* [WHAT YOU WILL DO]:
[1] In the Octopath Traveler review, which older game's sprites is the game's pixel art compared to?
[2] Please pick up the Octopath Traveler review after its final sentence and keep writing it.

* [EXTRACTED TEXT]:
◆ ◆ ◆ ◆ ◆ ◆ ◆
It’s a rare treat to play a game like Octopath Traveler. Games that mimic the style of the 16-bit JRPG glory days are dime a dozen, but it’s not often a game achieves that classic feel while also being decidedly fresh and modern. That’s a tightrope that Octopath Traveler walks almost flawlessly, and the result is one of the best new RPGs in a long time.
That retro-modern attitude is immediately apparent in the game’s unique art style. The pixel art character sprites wouldn’t look at all out of place in Final Fantasy VI—indeed, that’s the comparison that a lot of people made when Octopath Traveler was first announced. The world shares a similar pixel aesthetic, and is similarly evocative of FF6 in its muted palette and detailed environments.
Unlike FF6, however, Octopath Traveler‘s world is 3D. Instead of the flat, tiled landscapes typical of 16-bit RPGs, here we have maps made up of simple 3D shapes, the likes of which you might see in an early PS1 game, complete with the depth and perspective that comes with that. Those pixel-art textures are layered on top, along with lighting effects and a shifting camera focus, creating a stunning effect that blurs the line between 2D and 3D.
The 3D models are simple—we’re not talking AAA photorealism here—but that’s all part of the effect. Octopath Traveler‘s whole world looks like something out of a popup book; like someone printed out maps from a SNES RPG and folded them into stunning papercraft dioramas. It’s instantly recognisable as a “retro” game, but that very retro-ness is remixed and reimagined in a way that makes the game feel fresh and modern.
◆ ◆ ◆ ◆ ◆ ◆ ◆
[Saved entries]

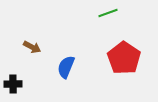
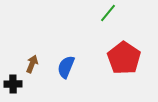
green line: rotated 30 degrees counterclockwise
brown arrow: moved 17 px down; rotated 96 degrees counterclockwise
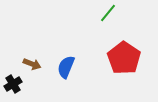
brown arrow: rotated 90 degrees clockwise
black cross: rotated 30 degrees counterclockwise
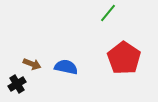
blue semicircle: rotated 80 degrees clockwise
black cross: moved 4 px right
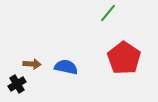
brown arrow: rotated 18 degrees counterclockwise
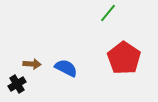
blue semicircle: moved 1 px down; rotated 15 degrees clockwise
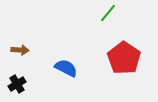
brown arrow: moved 12 px left, 14 px up
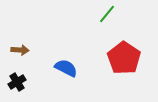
green line: moved 1 px left, 1 px down
black cross: moved 2 px up
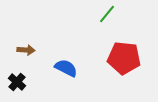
brown arrow: moved 6 px right
red pentagon: rotated 28 degrees counterclockwise
black cross: rotated 18 degrees counterclockwise
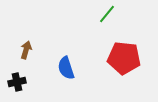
brown arrow: rotated 78 degrees counterclockwise
blue semicircle: rotated 135 degrees counterclockwise
black cross: rotated 36 degrees clockwise
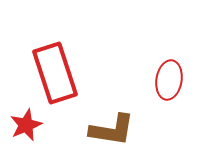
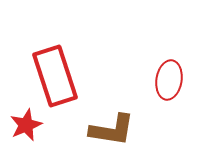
red rectangle: moved 3 px down
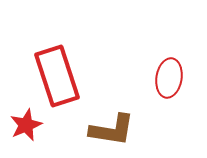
red rectangle: moved 2 px right
red ellipse: moved 2 px up
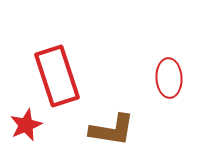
red ellipse: rotated 12 degrees counterclockwise
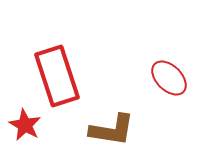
red ellipse: rotated 42 degrees counterclockwise
red star: moved 1 px left; rotated 20 degrees counterclockwise
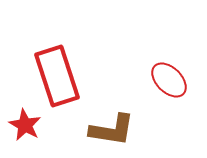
red ellipse: moved 2 px down
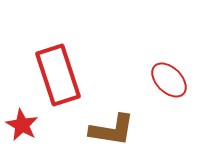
red rectangle: moved 1 px right, 1 px up
red star: moved 3 px left
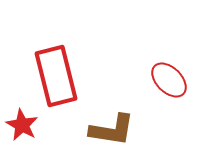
red rectangle: moved 2 px left, 1 px down; rotated 4 degrees clockwise
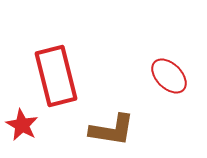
red ellipse: moved 4 px up
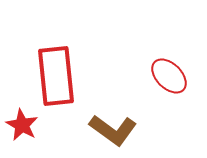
red rectangle: rotated 8 degrees clockwise
brown L-shape: moved 1 px right; rotated 27 degrees clockwise
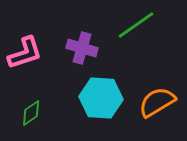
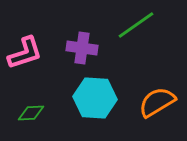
purple cross: rotated 8 degrees counterclockwise
cyan hexagon: moved 6 px left
green diamond: rotated 32 degrees clockwise
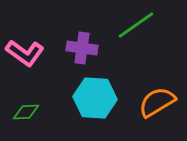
pink L-shape: rotated 54 degrees clockwise
green diamond: moved 5 px left, 1 px up
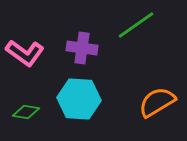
cyan hexagon: moved 16 px left, 1 px down
green diamond: rotated 12 degrees clockwise
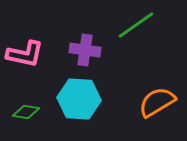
purple cross: moved 3 px right, 2 px down
pink L-shape: moved 1 px down; rotated 24 degrees counterclockwise
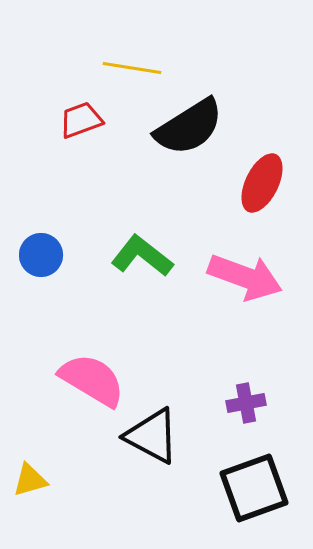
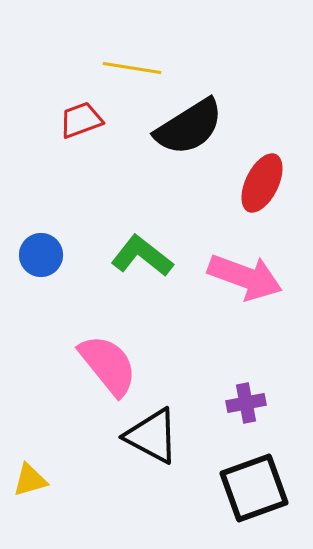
pink semicircle: moved 16 px right, 15 px up; rotated 20 degrees clockwise
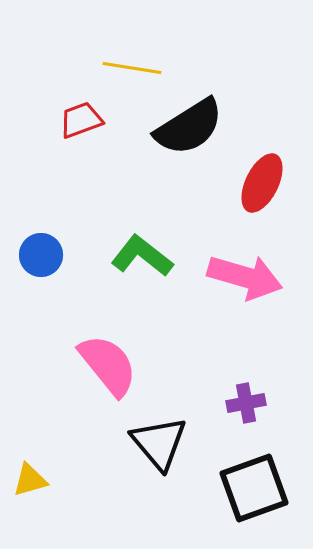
pink arrow: rotated 4 degrees counterclockwise
black triangle: moved 7 px right, 7 px down; rotated 22 degrees clockwise
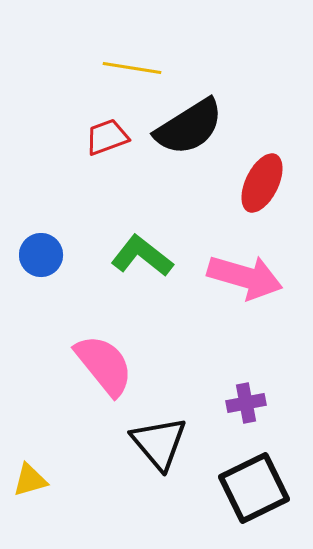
red trapezoid: moved 26 px right, 17 px down
pink semicircle: moved 4 px left
black square: rotated 6 degrees counterclockwise
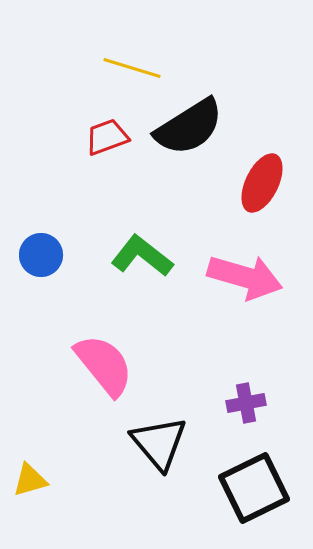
yellow line: rotated 8 degrees clockwise
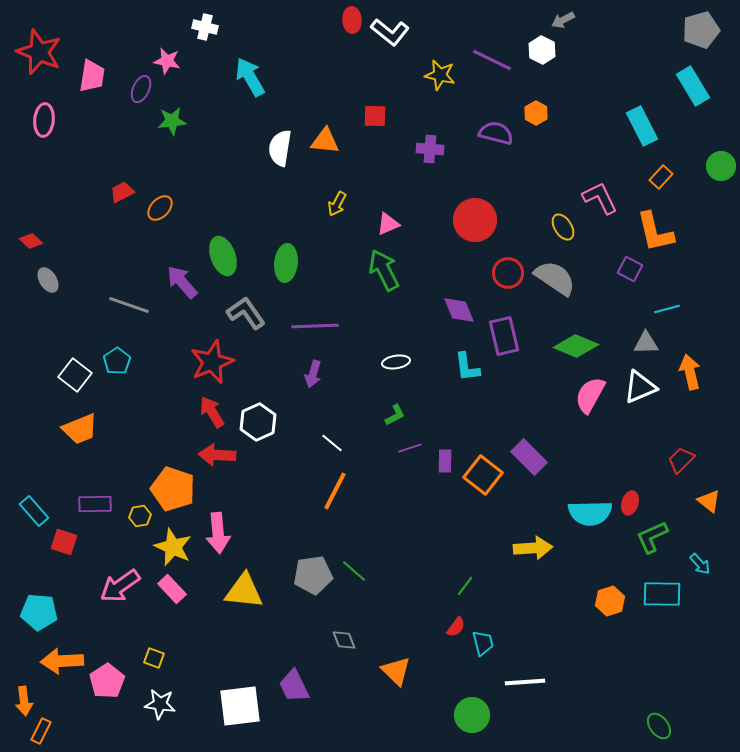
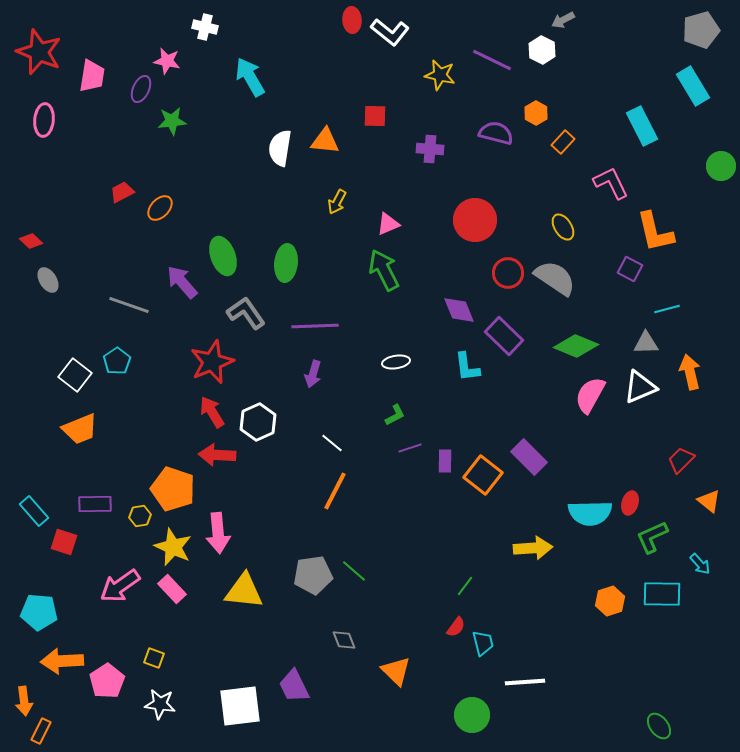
orange rectangle at (661, 177): moved 98 px left, 35 px up
pink L-shape at (600, 198): moved 11 px right, 15 px up
yellow arrow at (337, 204): moved 2 px up
purple rectangle at (504, 336): rotated 33 degrees counterclockwise
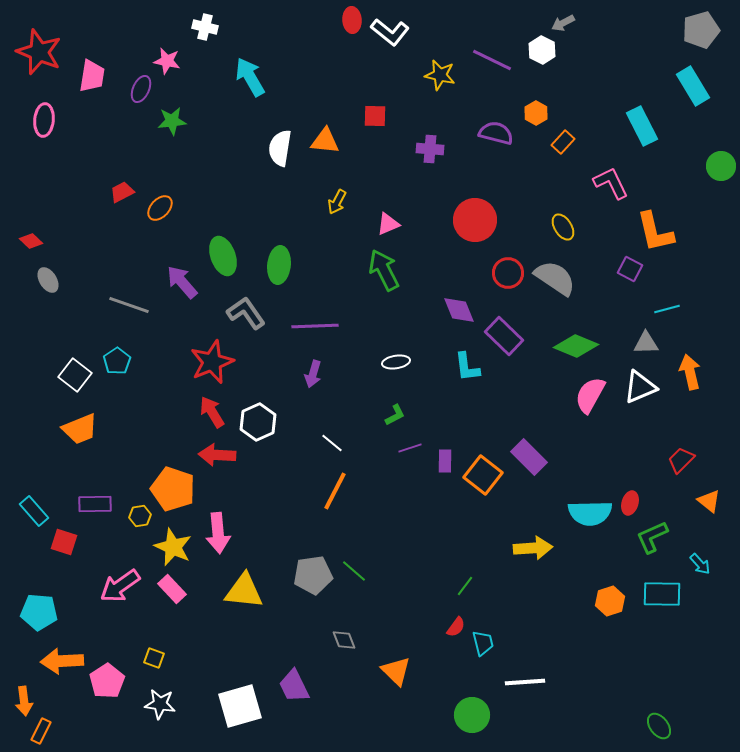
gray arrow at (563, 20): moved 3 px down
green ellipse at (286, 263): moved 7 px left, 2 px down
white square at (240, 706): rotated 9 degrees counterclockwise
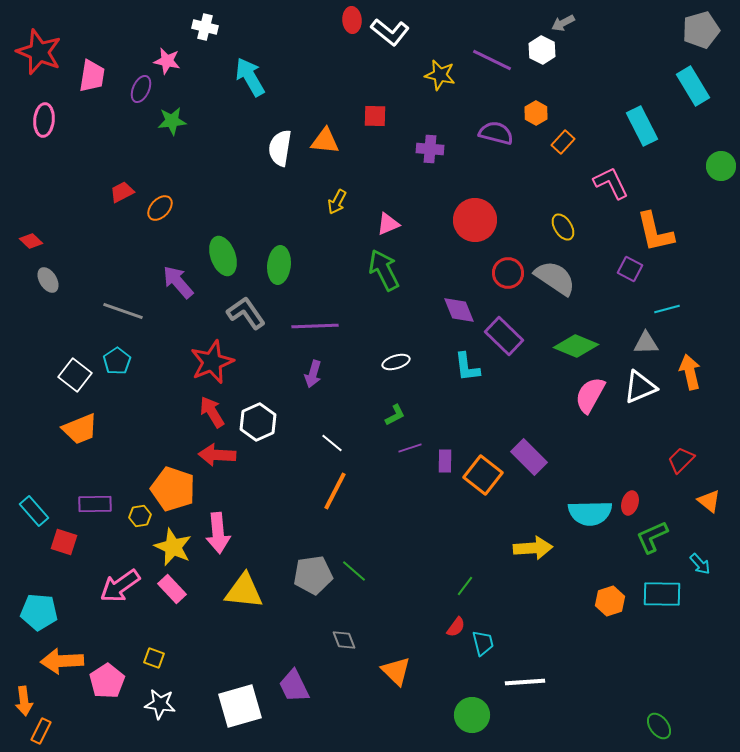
purple arrow at (182, 282): moved 4 px left
gray line at (129, 305): moved 6 px left, 6 px down
white ellipse at (396, 362): rotated 8 degrees counterclockwise
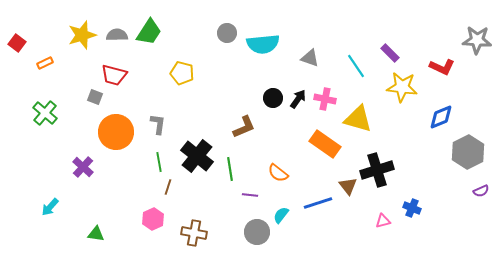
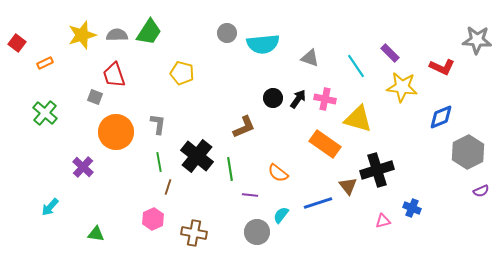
red trapezoid at (114, 75): rotated 56 degrees clockwise
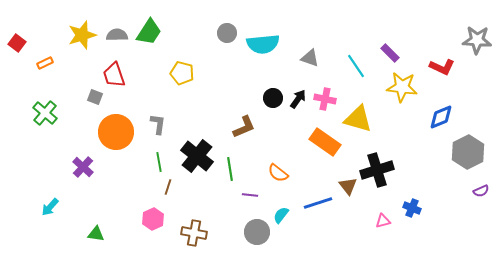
orange rectangle at (325, 144): moved 2 px up
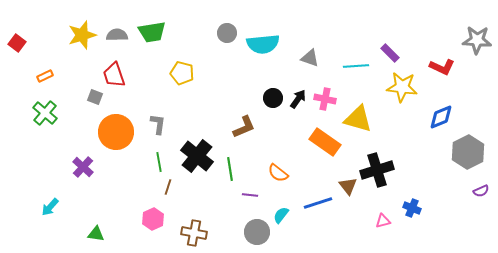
green trapezoid at (149, 32): moved 3 px right; rotated 48 degrees clockwise
orange rectangle at (45, 63): moved 13 px down
cyan line at (356, 66): rotated 60 degrees counterclockwise
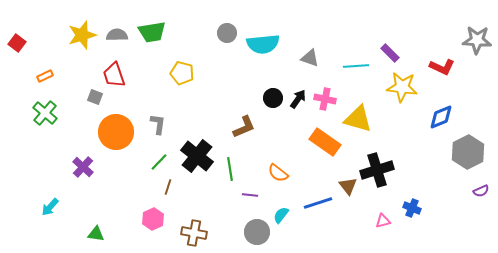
green line at (159, 162): rotated 54 degrees clockwise
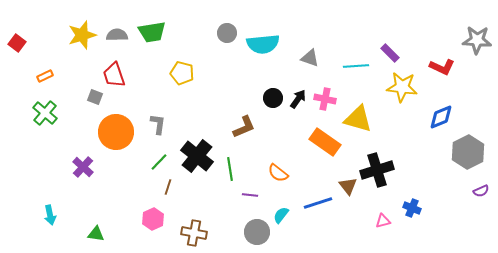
cyan arrow at (50, 207): moved 8 px down; rotated 54 degrees counterclockwise
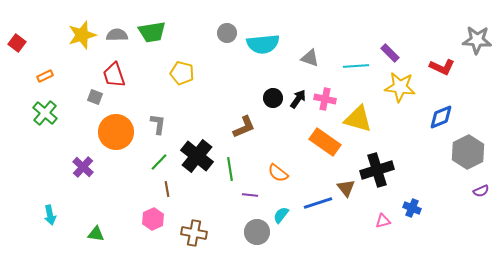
yellow star at (402, 87): moved 2 px left
brown triangle at (348, 186): moved 2 px left, 2 px down
brown line at (168, 187): moved 1 px left, 2 px down; rotated 28 degrees counterclockwise
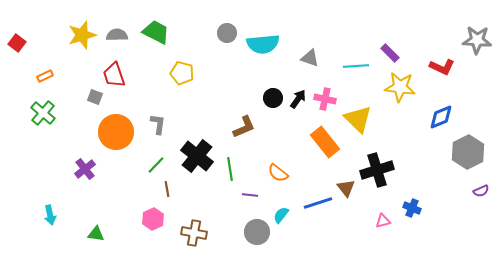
green trapezoid at (152, 32): moved 4 px right; rotated 144 degrees counterclockwise
green cross at (45, 113): moved 2 px left
yellow triangle at (358, 119): rotated 28 degrees clockwise
orange rectangle at (325, 142): rotated 16 degrees clockwise
green line at (159, 162): moved 3 px left, 3 px down
purple cross at (83, 167): moved 2 px right, 2 px down; rotated 10 degrees clockwise
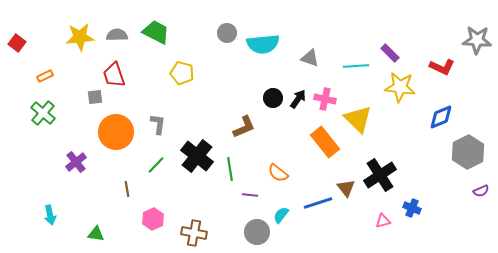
yellow star at (82, 35): moved 2 px left, 2 px down; rotated 12 degrees clockwise
gray square at (95, 97): rotated 28 degrees counterclockwise
purple cross at (85, 169): moved 9 px left, 7 px up
black cross at (377, 170): moved 3 px right, 5 px down; rotated 16 degrees counterclockwise
brown line at (167, 189): moved 40 px left
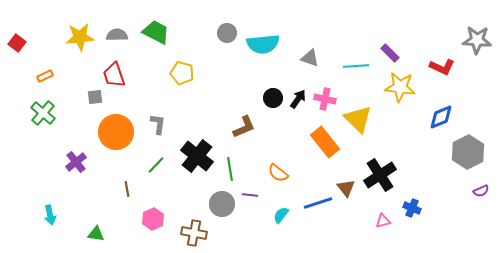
gray circle at (257, 232): moved 35 px left, 28 px up
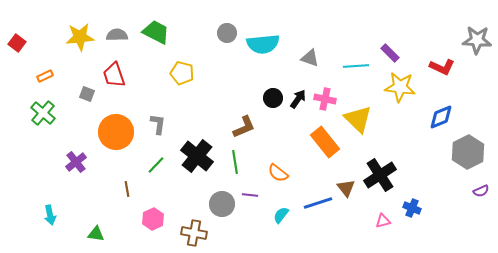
gray square at (95, 97): moved 8 px left, 3 px up; rotated 28 degrees clockwise
green line at (230, 169): moved 5 px right, 7 px up
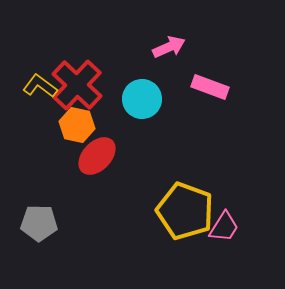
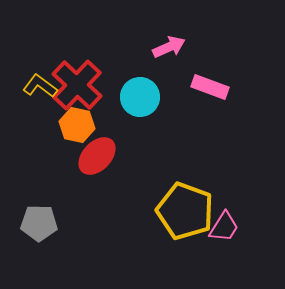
cyan circle: moved 2 px left, 2 px up
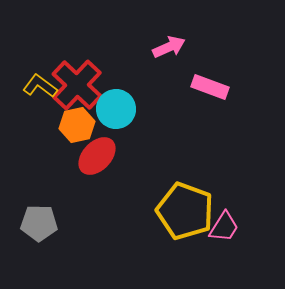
cyan circle: moved 24 px left, 12 px down
orange hexagon: rotated 24 degrees counterclockwise
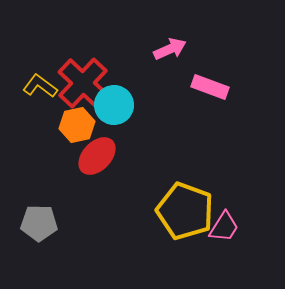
pink arrow: moved 1 px right, 2 px down
red cross: moved 6 px right, 2 px up
cyan circle: moved 2 px left, 4 px up
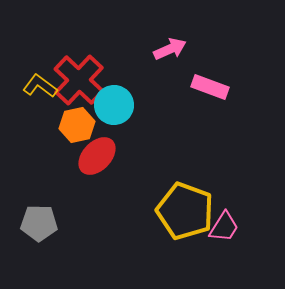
red cross: moved 4 px left, 3 px up
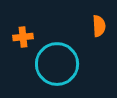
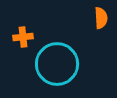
orange semicircle: moved 2 px right, 8 px up
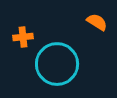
orange semicircle: moved 4 px left, 4 px down; rotated 55 degrees counterclockwise
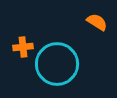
orange cross: moved 10 px down
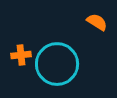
orange cross: moved 2 px left, 8 px down
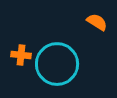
orange cross: rotated 12 degrees clockwise
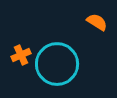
orange cross: rotated 30 degrees counterclockwise
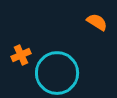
cyan circle: moved 9 px down
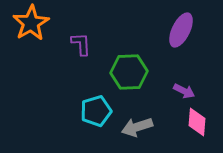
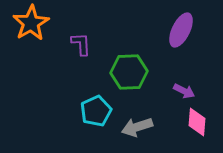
cyan pentagon: rotated 8 degrees counterclockwise
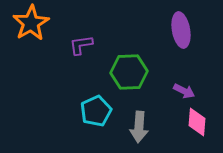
purple ellipse: rotated 36 degrees counterclockwise
purple L-shape: moved 1 px down; rotated 95 degrees counterclockwise
gray arrow: moved 2 px right; rotated 68 degrees counterclockwise
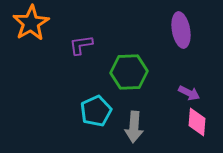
purple arrow: moved 5 px right, 2 px down
gray arrow: moved 5 px left
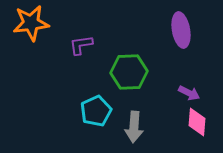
orange star: rotated 24 degrees clockwise
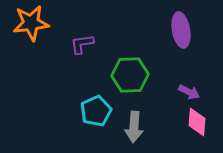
purple L-shape: moved 1 px right, 1 px up
green hexagon: moved 1 px right, 3 px down
purple arrow: moved 1 px up
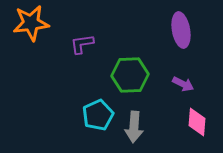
purple arrow: moved 6 px left, 8 px up
cyan pentagon: moved 2 px right, 4 px down
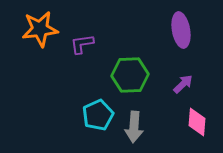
orange star: moved 9 px right, 6 px down
purple arrow: rotated 70 degrees counterclockwise
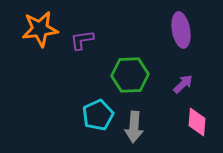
purple L-shape: moved 4 px up
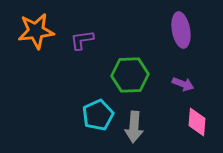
orange star: moved 4 px left, 2 px down
purple arrow: rotated 65 degrees clockwise
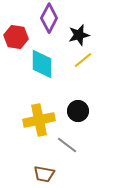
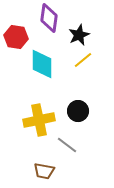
purple diamond: rotated 20 degrees counterclockwise
black star: rotated 10 degrees counterclockwise
brown trapezoid: moved 3 px up
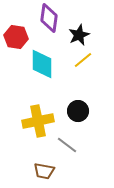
yellow cross: moved 1 px left, 1 px down
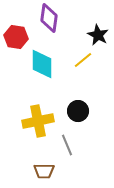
black star: moved 19 px right; rotated 20 degrees counterclockwise
gray line: rotated 30 degrees clockwise
brown trapezoid: rotated 10 degrees counterclockwise
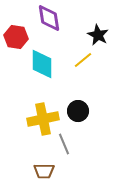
purple diamond: rotated 16 degrees counterclockwise
yellow cross: moved 5 px right, 2 px up
gray line: moved 3 px left, 1 px up
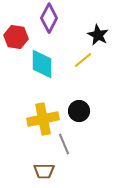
purple diamond: rotated 36 degrees clockwise
black circle: moved 1 px right
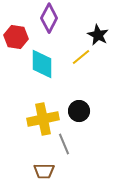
yellow line: moved 2 px left, 3 px up
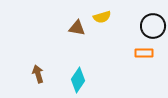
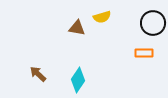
black circle: moved 3 px up
brown arrow: rotated 30 degrees counterclockwise
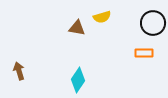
brown arrow: moved 19 px left, 3 px up; rotated 30 degrees clockwise
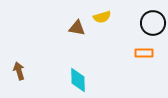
cyan diamond: rotated 35 degrees counterclockwise
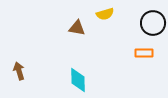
yellow semicircle: moved 3 px right, 3 px up
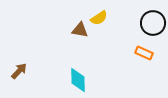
yellow semicircle: moved 6 px left, 4 px down; rotated 18 degrees counterclockwise
brown triangle: moved 3 px right, 2 px down
orange rectangle: rotated 24 degrees clockwise
brown arrow: rotated 60 degrees clockwise
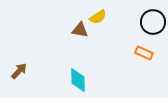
yellow semicircle: moved 1 px left, 1 px up
black circle: moved 1 px up
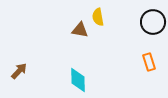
yellow semicircle: rotated 114 degrees clockwise
orange rectangle: moved 5 px right, 9 px down; rotated 48 degrees clockwise
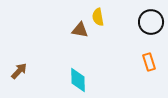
black circle: moved 2 px left
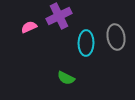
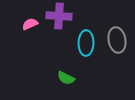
purple cross: rotated 30 degrees clockwise
pink semicircle: moved 1 px right, 3 px up
gray ellipse: moved 1 px right, 3 px down
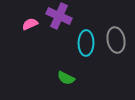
purple cross: rotated 20 degrees clockwise
gray ellipse: moved 1 px left
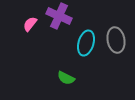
pink semicircle: rotated 28 degrees counterclockwise
cyan ellipse: rotated 15 degrees clockwise
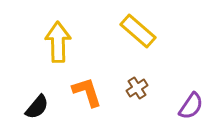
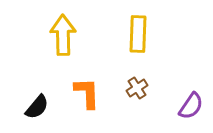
yellow rectangle: moved 3 px down; rotated 51 degrees clockwise
yellow arrow: moved 5 px right, 7 px up
orange L-shape: moved 1 px down; rotated 16 degrees clockwise
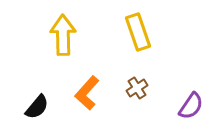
yellow rectangle: moved 2 px up; rotated 21 degrees counterclockwise
orange L-shape: rotated 136 degrees counterclockwise
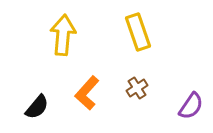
yellow arrow: rotated 6 degrees clockwise
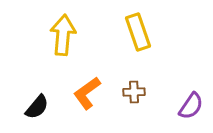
brown cross: moved 3 px left, 4 px down; rotated 30 degrees clockwise
orange L-shape: rotated 12 degrees clockwise
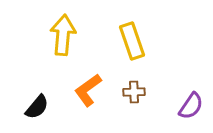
yellow rectangle: moved 6 px left, 9 px down
orange L-shape: moved 1 px right, 3 px up
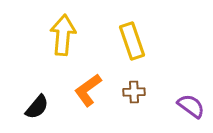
purple semicircle: rotated 88 degrees counterclockwise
◆ ◆ ◆ ◆ ◆ ◆ ◆
* [WRITTEN ANSWERS]:
[1] Final Fantasy VI.

[2]
There’s a more practical application of that pop-up effect, too, as it feeds into the level design. Anyone who played those ’90s JRPGs will remember those treasures hidden behind fake walls that were indistinguishable from the real thing; the only way to find them was to stumble upon them, be told by someone else, or meticulously try to walk through every wall you find.
Octopath Traveler uses its fixed camera and diorama-esque design to emulate those sorts of “puzzles”, with secret pathways obscured by objects, walls, trees, and the like. Instead of being completely hidden save for dumb luck and prior knowledge, though, the 3D perspective drops little clues—there isn’t a treasure in the game that an observant adventure shouldn’t be able to find. It’s a callback to a more archaic trend, but reimagined in a way that fits a modern design sense.
The visual design of the combat screen similarly blends the old and the new. Your party lines up on the right-hand side of the screen, ready to face off against a group of enemies on the right. The player character sprites are relatively simple to allow for the wide array of animations they need at their disposal, while foes are bigger and far more detailed. Octopath Traveler‘s enemies aren’t purely static images though; they have their own limited animations, and even when those aren’t in effect, the sprites heave and sway with a life that 16-bit RPG enemies never had. In combat, as in the rest of the game, Octopath Traveler, wears its nostalgia on its sleeve while also modernising a classic.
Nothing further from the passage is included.